The Apache Commons Collections gadget chain (discovered 2015) affected WebSphere, WebLogic, JBoss, Jenkins, and many others. Any server with commons-collections in the classpath and a deserialization endpoint was vulnerable to RCE.
// Any code that does this with untrusted input is a critical vulnerability
ObjectInputStream ois = new ObjectInputStream(inputStream);
Object obj = ois.readObject(); // Gadget chains can execute here
Detecting Vulnerable Endpoints
Look for these patterns in your codebase:
// Dangerous patterns
new ObjectInputStream(socket.getInputStream()).readObject()
SerializationUtils.deserialize(bytes) // Apache Commons Lang
Base64.decode(cookieValue) → ObjectInputStream // Cookie-based session serialization
Using ysoserial to Test (Safely)
# ysoserial generates payloads for known gadget chains
java -jar ysoserial.jar CommonsCollections6 "id" > payload.ser
# Test against your staging endpoint — if you get code execution, patch immediately
curl -X POST https://staging.myapp.com/api/session \
-H "Content-Type: application/octet-stream" \
--data-binary @payload.ser
Safe Alternatives: JSON and Protocol Buffers
// Replace ObjectInputStream with Jackson JSON
import com.fasterxml.jackson.databind.ObjectMapper;
// DANGEROUS — arbitrary class deserialization
@JsonTypeInfo(use = JsonTypeInfo.Id.CLASS) // Never use Id.CLASS with untrusted input
Object obj = mapper.readValue(json, Object.class);
// SAFE — deserialize to a known, specific class
UserSession session = mapper.readValue(json, UserSession.class);
Protocol Buffers (protobuf):
// Define schema in .proto file — only known fields are parsed
UserSession session = UserSession.parseFrom(bytes);
// No code execution, schema validation built in
If You Must Use Java Serialization: Deserialization Filters
Java 9+ added serialization filters.
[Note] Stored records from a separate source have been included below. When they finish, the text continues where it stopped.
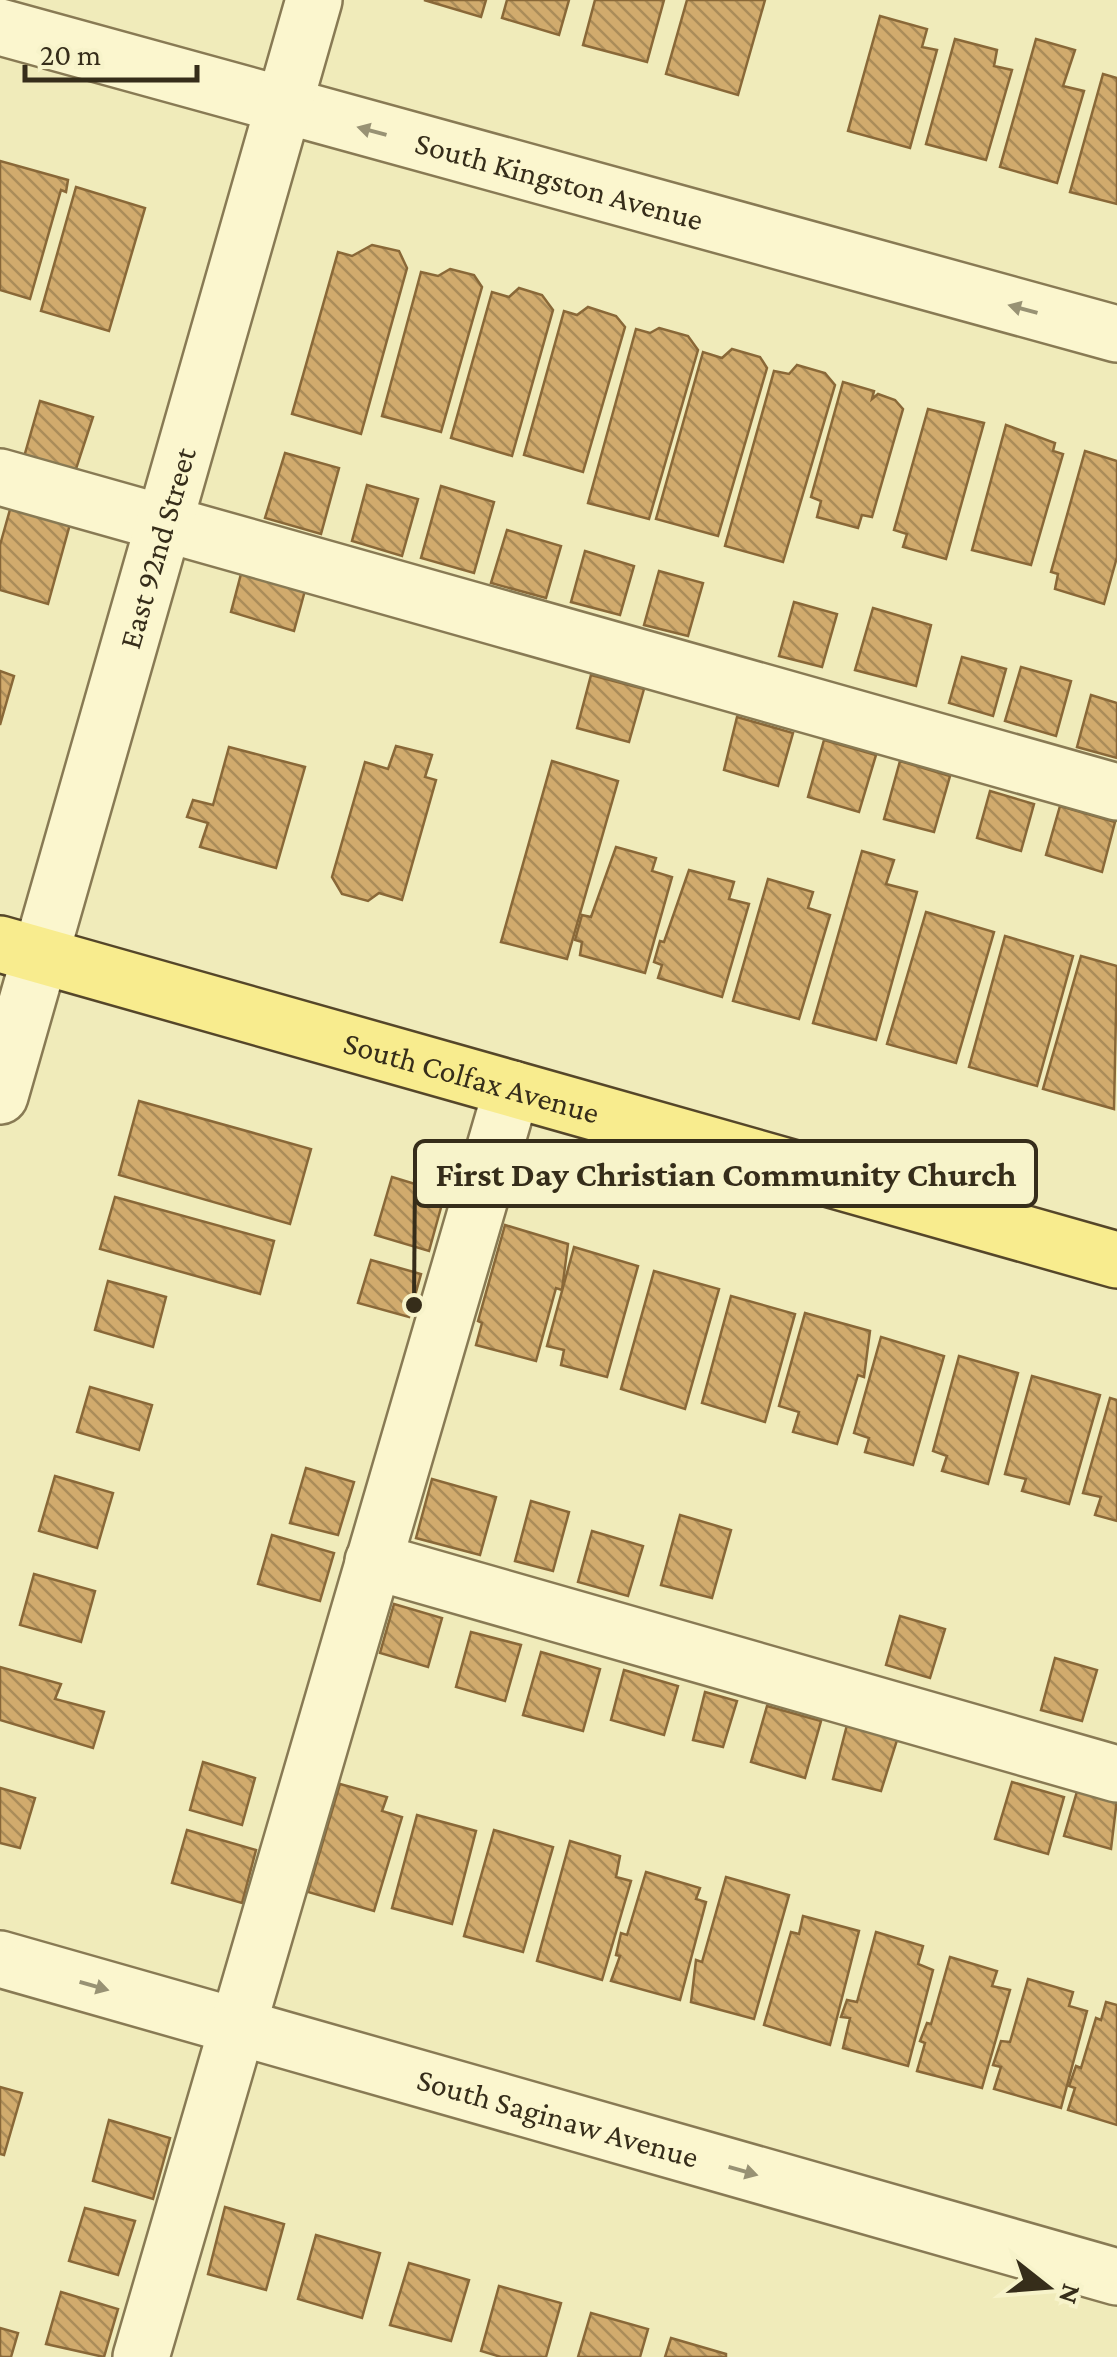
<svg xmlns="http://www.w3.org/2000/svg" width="1117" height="2357" viewBox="0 0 1117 2357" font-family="'Crimson Pro',serif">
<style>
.building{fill:url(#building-back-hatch);stroke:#896838;stroke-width:2.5}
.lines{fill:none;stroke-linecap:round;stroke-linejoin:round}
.minor-casing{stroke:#887a54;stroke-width:60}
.major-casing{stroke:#554629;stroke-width:60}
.minor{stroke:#fbf6ce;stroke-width:55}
.major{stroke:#f8ec8e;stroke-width:55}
.oneway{fill:#989274}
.labels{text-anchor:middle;stroke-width:8;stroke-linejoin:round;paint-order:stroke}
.street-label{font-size:32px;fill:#362d1a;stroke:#f7f3ca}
.leader{fill:none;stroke:#362d1a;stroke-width:4}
.callout-dot{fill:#362d1a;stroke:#f7f3ca;stroke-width:4}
.callout{fill:#f7f3ca;stroke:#362d1a;stroke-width:4}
.callout-label{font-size:35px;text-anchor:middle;font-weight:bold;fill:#362d1a}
</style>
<defs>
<pattern id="building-back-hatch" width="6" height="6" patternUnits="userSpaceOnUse" patternTransform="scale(2.5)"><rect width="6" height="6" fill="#d1ab6d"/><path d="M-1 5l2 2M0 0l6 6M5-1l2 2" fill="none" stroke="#aa8c59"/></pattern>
</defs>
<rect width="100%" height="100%" fill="#f0ebba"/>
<g class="building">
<polygon points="424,0 486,0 481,17"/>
<polygon points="507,0 569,0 559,35 502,18"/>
<polygon points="595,0 664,0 647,62 583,45"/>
<polygon points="687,0 765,0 738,95 666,74"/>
<polygon points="880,16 927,29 922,47 937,50 910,148 848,131"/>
<polygon points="955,39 997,50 994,66 1012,70 986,160 926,144"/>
<polygon points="1036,39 1075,50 1063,86 1084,91 1057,183 1000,167"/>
<polygon points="1103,74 1117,78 1117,204 1070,192"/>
<polygon points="0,161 68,180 66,192 61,190 30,299 0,290"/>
<polygon points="76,187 145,208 109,331 41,311"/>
<polygon points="372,245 399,251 407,268 361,434 292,414 338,252 352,256"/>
<polygon points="450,269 474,275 482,287 441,432 382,416 421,272 438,276"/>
<polygon points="519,288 542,295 553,310 512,456 451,438 492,292 509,297"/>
<polygon points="588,307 616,316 625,327 583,472 524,455 564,311 577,315"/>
<polygon points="659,328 688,336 698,350 649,519 588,503 636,329 650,333"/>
<polygon points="732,349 760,357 767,368 718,536 656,519 703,352 722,358"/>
<polygon points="797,365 825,373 835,385 783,562 725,546 774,371 789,374"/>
<polygon points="843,382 874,391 872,399 878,394 895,400 903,409 872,517 862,515 858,528 817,517 821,501 811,497"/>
<polygon points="40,401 93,417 75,472 24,457"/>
<polygon points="928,409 984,423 946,559 903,547 907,534 894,530"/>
<polygon points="1006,425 1055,443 1053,451 1063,454 1031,565 972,550"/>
<polygon points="1085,451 1117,461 1117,557 1104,604 1055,589 1058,574 1051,572"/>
<polygon points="285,453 339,468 321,534 265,518"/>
<polygon points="367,485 418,499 402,556 352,541"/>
<polygon points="441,486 494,502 474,573 421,558"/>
<polygon points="11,506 70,524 48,604 0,590 0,545"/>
<polygon points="507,530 561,546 546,598 491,583"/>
<polygon points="585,551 634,566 620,615 571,602"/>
<polygon points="246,555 310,572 294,631 231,612"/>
<polygon points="659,571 703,583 688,636 644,625"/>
<polygon points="794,602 837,614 822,667 779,656"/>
<polygon points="873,608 931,625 916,686 855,670"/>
<polygon points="962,657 1006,669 993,716 949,703"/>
<polygon points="1021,667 1071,681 1056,736 1005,721"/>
<polygon points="0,671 14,676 0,725"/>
<polygon points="591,675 644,689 629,742 577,728"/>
<polygon points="1091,695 1117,703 1117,758 1077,747"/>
<polygon points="737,717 793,733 778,786 724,770"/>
<polygon points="824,740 876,755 859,812 808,797"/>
<polygon points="396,746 432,755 425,777 436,780 402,900 379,893 368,901 342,894 332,877 365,762 388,769"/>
<polygon points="229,747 305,767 276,868 200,847 208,823 187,817 193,800 213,805"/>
<polygon points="552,761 618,781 567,959 501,942"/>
<polygon points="900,761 950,776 934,832 884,819"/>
<polygon points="990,791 1034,804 1021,851 977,838"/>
<polygon points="1060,806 1115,822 1102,872 1046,855"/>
<polygon points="616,847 656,858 652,871 672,877 645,973 580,955 582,942 575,940 582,915 591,917"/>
<polygon points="862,851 894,860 886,884 917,892 876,1040 813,1023"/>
<polygon points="689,870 734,882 729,899 749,904 722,997 658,978 662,965 654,962 660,941 664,942"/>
<polygon points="768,879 813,892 808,908 830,915 799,1019 733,1001"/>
<polygon points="926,912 994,932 956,1063 887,1044"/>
<polygon points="1005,936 1073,956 1037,1086 969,1067"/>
<polygon points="1081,956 1117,966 1114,1109 1043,1089"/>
<polygon points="139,1101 311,1149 290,1224 119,1175"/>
<polygon points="392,1177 445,1193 429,1251 375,1235"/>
<polygon points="115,1197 274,1241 260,1294 100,1249"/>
<polygon points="505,1225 568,1244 562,1290 556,1288 536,1361 476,1345 482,1323 478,1321"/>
<polygon points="574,1247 638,1266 607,1377 561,1365 564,1350 547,1346"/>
<polygon points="371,1260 421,1274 409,1317 358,1303"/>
<polygon points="654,1271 719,1289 685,1409 621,1389"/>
<polygon points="108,1281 166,1297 153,1347 95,1330"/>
<polygon points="731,1296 795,1314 765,1422 702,1403"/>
<polygon points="805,1313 870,1331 864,1377 858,1375 837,1444 793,1432 799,1412 779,1406"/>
<polygon points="881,1337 944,1356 913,1465 865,1452 869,1438 854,1433"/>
<polygon points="959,1356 1018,1373 988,1484 942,1471 947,1456 933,1451"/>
<polygon points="1032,1376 1100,1395 1069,1504 1022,1491 1026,1479 1005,1474"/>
<polygon points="90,1387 152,1405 139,1450 77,1432"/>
<polygon points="1110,1398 1117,1400 1117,1521 1095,1515 1101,1497 1083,1493"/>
<polygon points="306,1468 354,1482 338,1535 290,1523"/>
<polygon points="55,1476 113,1493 97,1548 39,1531"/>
<polygon points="432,1479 496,1497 480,1555 416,1538"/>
<polygon points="531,1501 569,1512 553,1571 515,1561"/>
<polygon points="680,1515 731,1530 712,1598 661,1585"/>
<polygon points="592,1531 643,1546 628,1596 578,1582"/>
<polygon points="272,1535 334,1553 320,1601 258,1584"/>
<polygon points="34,1574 95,1591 81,1642 20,1625"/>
<polygon points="394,1604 442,1618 428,1667 380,1653"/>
<polygon points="900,1616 945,1629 930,1678 886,1665"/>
<polygon points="471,1632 521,1645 505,1701 456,1687"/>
<polygon points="541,1652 600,1669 583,1731 523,1715"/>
<polygon points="1055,1658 1097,1670 1082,1721 1041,1710"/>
<polygon points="0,1667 61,1684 55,1699 104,1712 93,1748 0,1720"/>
<polygon points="624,1670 678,1686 664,1735 611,1720"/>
<polygon points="705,1692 737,1701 723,1747 693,1740"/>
<polygon points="767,1706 821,1721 805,1778 751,1762"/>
<polygon points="847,1725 897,1740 881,1791 833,1779"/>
<polygon points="203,1762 255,1778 242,1825 190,1810"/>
<polygon points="1012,1782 1064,1797 1048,1854 995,1839"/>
<polygon points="340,1784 387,1797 382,1811 402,1817 374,1911 308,1892"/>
<polygon points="0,1788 35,1798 20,1848 0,1843"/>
<polygon points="1078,1788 1117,1799 1111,1849 1064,1836"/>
<polygon points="417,1815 476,1831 452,1924 392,1908"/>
<polygon points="187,1830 256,1850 242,1903 172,1883"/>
<polygon points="494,1830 553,1847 523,1952 464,1936"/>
<polygon points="570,1841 620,1856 616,1877 631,1881 602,1980 537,1961"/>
<polygon points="646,1872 700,1888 696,1899 706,1902 680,2000 611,1981 620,1956 616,1955 621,1933 627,1935"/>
<polygon points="726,1877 789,1895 754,2019 691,2002 696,1960 702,1962"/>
<polygon points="803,1916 859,1931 830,2045 764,2025 791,1932 799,1934"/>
<polygon points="876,1932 923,1946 918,1964 933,1970 908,2066 843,2048 850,2018 841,2017 847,2000 857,2002"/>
<polygon points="950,1957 997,1971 992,1986 1010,1990 982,2088 917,2071 925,2043 920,2041 927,2023 931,2024"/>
<polygon points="1028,1979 1073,1992 1069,2006 1087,2011 1061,2108 994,2089 1001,2067 993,2065 1001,2041 1010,2042"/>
<polygon points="1106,2002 1117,2005 1117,2125 1068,2110 1075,2088 1069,2086 1076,2066 1081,2068 1096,2018 1101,2020"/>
<polygon points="0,2087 22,2093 4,2155 0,2154"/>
<polygon points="109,2120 170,2138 153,2199 93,2181"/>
<polygon points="225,2207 284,2224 266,2290 208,2274"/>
<polygon points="85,2208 135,2221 118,2275 69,2261"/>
<polygon points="316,2235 380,2253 362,2318 298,2299"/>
<polygon points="409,2263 469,2280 451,2341 390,2325"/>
<polygon points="499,2286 561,2303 546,2357 501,2357 481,2351"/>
<polygon points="61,2292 118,2309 104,2357 46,2344"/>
<polygon points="591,2313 648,2329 640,2357 578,2357"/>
<polygon points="0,2328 18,2333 11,2357 0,2357"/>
<polygon points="671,2338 726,2354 726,2357 665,2357"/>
</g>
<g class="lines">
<defs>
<g id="minor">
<path id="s1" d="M0 27 1117 334"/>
<polyline points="0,477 1117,792"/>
<path id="s2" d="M0 1096 314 0"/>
<polyline points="373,1561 1117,1774"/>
<path id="s3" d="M0 1959 1117 2277"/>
<polyline points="141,2357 512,1089"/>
</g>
<g id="major">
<path id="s4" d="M0 944 1117 1260"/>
</g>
</defs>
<use href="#minor" class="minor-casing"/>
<use href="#major" class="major-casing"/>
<use href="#minor" class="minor"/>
<use href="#major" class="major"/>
</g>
<defs><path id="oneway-solid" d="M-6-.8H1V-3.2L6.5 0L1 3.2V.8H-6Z" transform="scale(2.5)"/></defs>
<g class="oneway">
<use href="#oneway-solid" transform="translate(372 131) rotate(-165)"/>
<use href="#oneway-solid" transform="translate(1023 309) rotate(-165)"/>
<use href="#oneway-solid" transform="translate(94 1986) rotate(16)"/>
<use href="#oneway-solid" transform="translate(743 2171) rotate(16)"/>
</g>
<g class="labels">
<g class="street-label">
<text dy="11" stroke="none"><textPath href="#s1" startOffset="580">South Kingston Avenue</textPath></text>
<text dy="11" stroke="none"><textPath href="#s2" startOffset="570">East 92nd Street</textPath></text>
<text dy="11" stroke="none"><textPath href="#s4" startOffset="490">South Colfax Avenue</textPath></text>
<text dy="11" stroke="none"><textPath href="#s3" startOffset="580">South Saginaw Avenue</textPath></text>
</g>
</g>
<path class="leader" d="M414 1305L415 1174"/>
<circle class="callout-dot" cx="414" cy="1305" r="10"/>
<rect class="callout" x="415" y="1141" width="621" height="65" rx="10"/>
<g class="callout-label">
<text x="726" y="1186">First Day Christian Community Church</text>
</g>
<g transform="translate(1047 2287) rotate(107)" stroke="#f7f3ca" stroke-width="8" paint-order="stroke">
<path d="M0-8L18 38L0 25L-18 38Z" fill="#362d1a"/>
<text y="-15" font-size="28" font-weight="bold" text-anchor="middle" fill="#362d1a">N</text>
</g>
<path d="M25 65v15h172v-15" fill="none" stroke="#362d1a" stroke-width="5"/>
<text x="40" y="65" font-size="30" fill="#362d1a" stroke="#f7f3ca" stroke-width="8" paint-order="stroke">20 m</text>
</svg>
Use them as a defense-in-depth measure:
// Allowlist approach — only permit specific classes
ObjectInputFilter filter = ObjectInputFilter.Config.createFilter(
"com.myapp.model.*;java.util.*;java.lang.*"
);
ObjectInputStream ois = new ObjectInputStream(inputStream);
ois.setObjectInputFilter(filter);
// Or use the JVM-wide filter
// -Djdk.serialFilter=com.myapp.model.*;!*
SerialKiller / NotSoSerial: Third-party libraries that provide configurable deserialization filters for older Java versions.
Finding Deserialization Vulnerabilities
# Search your Java codebase for dangerous patterns
grep -r "ObjectInputStream\|readObject\|SerializationUtils.deserialize" src/
# Python — find pickle usage
grep -r "pickle.loads\|pickle.load\|cPickle" . --include="*.py"
# Check for pickle-serialized Redis keys
redis-cli keys "*" | head -20
# Inspect values for \x80\x04\x95 (Python pickle magic bytes)
Key Takeaways
- Never deserialize
pickledata from untrusted sources — there is no safe way to do so. - Replace pickle-based caches and queues with JSON or msgpack immediately.
- Java’s
ObjectInputStream.readObject()with untrusted input is a critical RCE vulnerability — migrate to JSON/protobuf. - If you must use Java serialization, implement allowlist-based deserialization filters.
- For ML models, use
safetensorsor ONNX format; never load.pklmodel files from untrusted sources.